Text extract:
* * * * *

Adam (Adaptive Moment Estimation) combines the benefits of momentum with the benefits of RMSProp. Momentum is looking at the moving average of the gradient, and continues to adjust a parameter in that direction. RMSProp looks at the weighted moving average of the square of the gradients; this is essentially the recent variance in the parameter, and RMSProp shrinks the learning rate proportionally. Adam does both of these things - it multiplies the learning rate by the momentum, but also divides by a factor related to the variance.

Universal Approximation Theorem

When a combination of matrix (Weights) multiplications are stacked together with activation functions it can solve any arbitarily complex function to a high level of accuracy.

* * * * *

[Stored data]
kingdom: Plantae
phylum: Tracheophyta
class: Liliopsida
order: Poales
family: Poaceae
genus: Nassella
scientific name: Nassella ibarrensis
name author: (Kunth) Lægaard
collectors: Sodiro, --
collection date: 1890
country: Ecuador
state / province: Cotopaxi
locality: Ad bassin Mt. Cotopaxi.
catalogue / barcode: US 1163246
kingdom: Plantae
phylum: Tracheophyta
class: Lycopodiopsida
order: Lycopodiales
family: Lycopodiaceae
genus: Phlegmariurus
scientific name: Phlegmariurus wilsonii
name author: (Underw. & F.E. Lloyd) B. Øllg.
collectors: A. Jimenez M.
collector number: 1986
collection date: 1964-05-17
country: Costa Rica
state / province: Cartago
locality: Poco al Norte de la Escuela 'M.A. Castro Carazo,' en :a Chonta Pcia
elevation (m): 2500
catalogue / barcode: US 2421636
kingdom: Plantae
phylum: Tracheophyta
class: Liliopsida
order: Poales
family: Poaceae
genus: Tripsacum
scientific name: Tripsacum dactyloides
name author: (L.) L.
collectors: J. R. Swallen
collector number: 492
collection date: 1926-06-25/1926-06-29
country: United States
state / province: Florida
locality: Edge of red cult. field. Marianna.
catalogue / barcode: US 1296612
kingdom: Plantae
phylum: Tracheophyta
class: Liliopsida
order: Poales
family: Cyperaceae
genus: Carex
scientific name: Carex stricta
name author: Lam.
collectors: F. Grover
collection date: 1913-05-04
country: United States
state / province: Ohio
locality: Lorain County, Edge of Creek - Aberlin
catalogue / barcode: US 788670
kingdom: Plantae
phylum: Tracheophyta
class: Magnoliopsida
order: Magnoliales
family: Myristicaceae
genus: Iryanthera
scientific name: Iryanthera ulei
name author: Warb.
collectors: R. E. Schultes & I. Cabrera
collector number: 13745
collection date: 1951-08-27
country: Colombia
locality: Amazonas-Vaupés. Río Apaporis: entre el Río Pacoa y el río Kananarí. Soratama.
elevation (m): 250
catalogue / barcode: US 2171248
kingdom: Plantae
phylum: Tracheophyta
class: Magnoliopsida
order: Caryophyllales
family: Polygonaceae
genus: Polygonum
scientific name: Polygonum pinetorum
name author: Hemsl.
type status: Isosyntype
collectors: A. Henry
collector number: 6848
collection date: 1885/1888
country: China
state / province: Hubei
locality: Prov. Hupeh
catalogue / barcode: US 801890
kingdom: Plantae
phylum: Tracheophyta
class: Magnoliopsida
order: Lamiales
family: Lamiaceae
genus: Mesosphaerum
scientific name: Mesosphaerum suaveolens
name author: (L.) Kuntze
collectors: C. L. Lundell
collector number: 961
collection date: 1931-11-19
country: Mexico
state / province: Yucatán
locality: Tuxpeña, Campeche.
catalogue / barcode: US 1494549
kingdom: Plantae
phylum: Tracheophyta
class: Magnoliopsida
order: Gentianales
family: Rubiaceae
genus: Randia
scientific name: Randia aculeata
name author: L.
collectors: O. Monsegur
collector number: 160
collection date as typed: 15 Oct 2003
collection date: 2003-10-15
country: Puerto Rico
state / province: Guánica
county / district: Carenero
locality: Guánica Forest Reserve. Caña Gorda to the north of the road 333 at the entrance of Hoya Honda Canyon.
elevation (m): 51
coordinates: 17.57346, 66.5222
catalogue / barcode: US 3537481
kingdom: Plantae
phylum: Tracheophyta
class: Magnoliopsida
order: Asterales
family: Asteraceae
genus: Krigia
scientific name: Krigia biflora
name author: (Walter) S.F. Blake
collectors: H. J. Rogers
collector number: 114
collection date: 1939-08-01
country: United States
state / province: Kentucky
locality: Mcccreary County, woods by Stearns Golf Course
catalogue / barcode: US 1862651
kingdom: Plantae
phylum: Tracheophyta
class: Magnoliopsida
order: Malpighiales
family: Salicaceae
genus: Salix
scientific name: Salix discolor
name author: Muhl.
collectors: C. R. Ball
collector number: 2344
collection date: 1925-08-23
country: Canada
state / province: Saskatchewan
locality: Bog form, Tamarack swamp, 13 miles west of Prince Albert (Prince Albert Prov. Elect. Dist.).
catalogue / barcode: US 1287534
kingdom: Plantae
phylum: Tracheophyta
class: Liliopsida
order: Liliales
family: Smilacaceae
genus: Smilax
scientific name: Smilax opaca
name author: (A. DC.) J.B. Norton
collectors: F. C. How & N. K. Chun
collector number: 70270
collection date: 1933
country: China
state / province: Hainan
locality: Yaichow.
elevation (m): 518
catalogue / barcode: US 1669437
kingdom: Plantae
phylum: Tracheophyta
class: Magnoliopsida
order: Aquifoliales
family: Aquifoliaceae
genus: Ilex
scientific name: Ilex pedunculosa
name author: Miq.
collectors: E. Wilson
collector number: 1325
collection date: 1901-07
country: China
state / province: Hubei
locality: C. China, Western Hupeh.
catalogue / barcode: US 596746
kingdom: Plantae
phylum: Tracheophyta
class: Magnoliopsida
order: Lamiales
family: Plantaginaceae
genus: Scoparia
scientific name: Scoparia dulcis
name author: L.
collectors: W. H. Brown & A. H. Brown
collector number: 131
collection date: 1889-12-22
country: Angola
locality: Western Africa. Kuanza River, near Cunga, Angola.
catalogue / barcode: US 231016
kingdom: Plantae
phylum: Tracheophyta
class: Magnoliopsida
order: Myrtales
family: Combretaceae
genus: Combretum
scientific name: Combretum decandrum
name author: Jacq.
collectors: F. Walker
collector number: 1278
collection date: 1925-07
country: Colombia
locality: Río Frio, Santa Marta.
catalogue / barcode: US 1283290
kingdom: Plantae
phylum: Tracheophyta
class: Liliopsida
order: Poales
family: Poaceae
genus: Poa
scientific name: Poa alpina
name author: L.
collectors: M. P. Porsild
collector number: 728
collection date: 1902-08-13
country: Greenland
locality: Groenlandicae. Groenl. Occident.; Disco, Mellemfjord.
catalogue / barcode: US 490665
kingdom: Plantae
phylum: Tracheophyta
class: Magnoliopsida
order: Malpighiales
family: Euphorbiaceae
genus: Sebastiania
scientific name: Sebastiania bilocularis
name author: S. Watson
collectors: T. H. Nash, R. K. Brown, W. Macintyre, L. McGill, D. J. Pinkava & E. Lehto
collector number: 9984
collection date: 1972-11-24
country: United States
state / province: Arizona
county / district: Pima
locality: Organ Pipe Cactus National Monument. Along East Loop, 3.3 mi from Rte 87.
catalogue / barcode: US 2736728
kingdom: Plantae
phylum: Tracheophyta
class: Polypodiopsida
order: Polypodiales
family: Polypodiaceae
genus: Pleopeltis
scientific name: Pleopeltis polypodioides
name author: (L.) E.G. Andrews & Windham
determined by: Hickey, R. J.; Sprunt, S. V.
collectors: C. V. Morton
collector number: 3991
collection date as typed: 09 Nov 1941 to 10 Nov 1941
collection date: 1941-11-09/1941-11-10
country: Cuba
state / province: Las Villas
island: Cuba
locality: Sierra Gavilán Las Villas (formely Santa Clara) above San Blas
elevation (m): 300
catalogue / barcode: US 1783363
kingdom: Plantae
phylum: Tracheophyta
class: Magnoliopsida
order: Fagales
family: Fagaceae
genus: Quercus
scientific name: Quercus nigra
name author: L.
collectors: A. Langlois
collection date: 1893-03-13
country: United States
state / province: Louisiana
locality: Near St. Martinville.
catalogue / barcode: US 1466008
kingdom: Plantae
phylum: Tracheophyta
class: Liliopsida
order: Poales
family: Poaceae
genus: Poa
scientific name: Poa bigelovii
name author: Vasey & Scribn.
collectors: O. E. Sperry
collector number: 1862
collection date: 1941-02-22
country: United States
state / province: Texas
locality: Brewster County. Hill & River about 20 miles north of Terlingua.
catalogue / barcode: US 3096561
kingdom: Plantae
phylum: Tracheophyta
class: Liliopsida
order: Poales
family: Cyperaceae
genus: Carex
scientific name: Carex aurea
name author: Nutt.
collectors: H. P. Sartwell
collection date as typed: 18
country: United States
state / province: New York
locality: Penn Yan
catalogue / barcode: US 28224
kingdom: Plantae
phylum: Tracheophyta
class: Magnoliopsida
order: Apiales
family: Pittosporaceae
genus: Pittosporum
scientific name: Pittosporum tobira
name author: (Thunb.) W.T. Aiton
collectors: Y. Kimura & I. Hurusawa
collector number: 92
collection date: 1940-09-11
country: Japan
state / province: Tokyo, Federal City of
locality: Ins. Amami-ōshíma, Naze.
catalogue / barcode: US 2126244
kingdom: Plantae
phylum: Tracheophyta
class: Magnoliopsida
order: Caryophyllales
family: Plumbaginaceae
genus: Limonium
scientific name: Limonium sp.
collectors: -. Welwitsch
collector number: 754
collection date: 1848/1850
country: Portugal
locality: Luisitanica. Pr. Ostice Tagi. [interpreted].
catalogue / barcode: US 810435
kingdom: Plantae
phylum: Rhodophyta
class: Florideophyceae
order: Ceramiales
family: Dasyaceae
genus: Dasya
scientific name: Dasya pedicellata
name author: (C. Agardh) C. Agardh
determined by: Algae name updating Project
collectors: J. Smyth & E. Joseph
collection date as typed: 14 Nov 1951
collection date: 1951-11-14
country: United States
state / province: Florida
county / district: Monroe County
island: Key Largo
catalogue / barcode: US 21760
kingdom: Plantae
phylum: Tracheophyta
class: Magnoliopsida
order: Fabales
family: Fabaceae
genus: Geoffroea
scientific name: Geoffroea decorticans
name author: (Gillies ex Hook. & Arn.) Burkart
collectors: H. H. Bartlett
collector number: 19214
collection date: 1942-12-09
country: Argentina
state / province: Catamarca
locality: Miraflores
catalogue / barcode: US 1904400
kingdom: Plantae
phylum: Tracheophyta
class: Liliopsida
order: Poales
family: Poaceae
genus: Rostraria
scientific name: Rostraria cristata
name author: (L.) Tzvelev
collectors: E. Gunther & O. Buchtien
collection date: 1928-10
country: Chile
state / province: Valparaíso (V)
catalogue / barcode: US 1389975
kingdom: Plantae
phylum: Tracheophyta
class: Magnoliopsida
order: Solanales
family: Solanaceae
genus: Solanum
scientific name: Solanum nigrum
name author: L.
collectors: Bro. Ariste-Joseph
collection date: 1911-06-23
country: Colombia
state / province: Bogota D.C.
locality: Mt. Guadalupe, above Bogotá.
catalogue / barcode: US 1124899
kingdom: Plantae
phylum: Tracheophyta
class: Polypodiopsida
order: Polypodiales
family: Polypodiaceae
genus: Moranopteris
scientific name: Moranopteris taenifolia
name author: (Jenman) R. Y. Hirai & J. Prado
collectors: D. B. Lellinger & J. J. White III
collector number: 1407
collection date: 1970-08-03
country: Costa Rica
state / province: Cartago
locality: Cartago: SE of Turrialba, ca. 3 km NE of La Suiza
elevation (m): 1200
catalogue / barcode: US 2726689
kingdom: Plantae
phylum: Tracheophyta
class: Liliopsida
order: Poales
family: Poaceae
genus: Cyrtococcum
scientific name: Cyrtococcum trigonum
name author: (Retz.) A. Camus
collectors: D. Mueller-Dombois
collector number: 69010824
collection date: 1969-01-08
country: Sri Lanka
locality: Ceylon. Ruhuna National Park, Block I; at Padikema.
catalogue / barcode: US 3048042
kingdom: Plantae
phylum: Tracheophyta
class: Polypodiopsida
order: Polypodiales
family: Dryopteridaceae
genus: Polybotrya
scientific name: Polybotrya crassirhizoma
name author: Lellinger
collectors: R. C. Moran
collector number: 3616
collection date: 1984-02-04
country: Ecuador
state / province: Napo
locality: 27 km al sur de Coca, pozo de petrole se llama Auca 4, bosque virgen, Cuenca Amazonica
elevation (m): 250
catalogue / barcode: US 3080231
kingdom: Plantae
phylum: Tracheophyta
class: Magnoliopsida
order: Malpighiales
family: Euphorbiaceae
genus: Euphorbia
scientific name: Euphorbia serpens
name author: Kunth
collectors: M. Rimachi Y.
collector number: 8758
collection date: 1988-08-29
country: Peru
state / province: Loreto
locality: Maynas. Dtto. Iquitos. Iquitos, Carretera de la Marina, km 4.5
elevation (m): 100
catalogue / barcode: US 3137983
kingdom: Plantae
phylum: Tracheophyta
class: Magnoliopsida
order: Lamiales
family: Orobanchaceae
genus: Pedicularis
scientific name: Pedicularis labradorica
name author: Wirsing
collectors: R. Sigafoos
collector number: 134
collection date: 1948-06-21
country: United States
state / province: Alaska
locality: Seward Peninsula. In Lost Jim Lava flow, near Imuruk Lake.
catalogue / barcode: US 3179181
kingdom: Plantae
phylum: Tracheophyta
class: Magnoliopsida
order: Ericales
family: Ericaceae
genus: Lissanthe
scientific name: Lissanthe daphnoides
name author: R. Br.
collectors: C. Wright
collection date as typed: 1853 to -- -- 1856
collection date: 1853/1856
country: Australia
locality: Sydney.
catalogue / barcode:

* * * * *

Your objective: Carry on the passage about the Adam optimizer and the Universal Approximation Theorem from the point where it stops. These rows were taken from a different source.

Expected output:
The loss function is what the back propagation relies on where it goes back to adjust the weights. The adjustment is essentially the gradient subtracted from the weights.



What are dropoffs

Use regularisation rather than reducing than parameters. We periodically drop off activations randomly based on a parameter. emb_drop and p. emb_drop drops off certain embeddings while p drops activations.

last_learner = tabular_learner(data, layers=[1000,500], ps=[0.001,0.01], emb_drop=0.04, 
                        y_range=y_range, metrics=accuracy)



p in tabular_learner

It’s form of regularisation. p in tabular_learners is the probability of dropping activations for each layer. It’s specified on a per layer basis. p=[0.001, 0.01]

The common value is 0.5. The layer activations are dropped off with the probability of p

Dropouts aren’t used at the time of testing. Only during training. The library handles it.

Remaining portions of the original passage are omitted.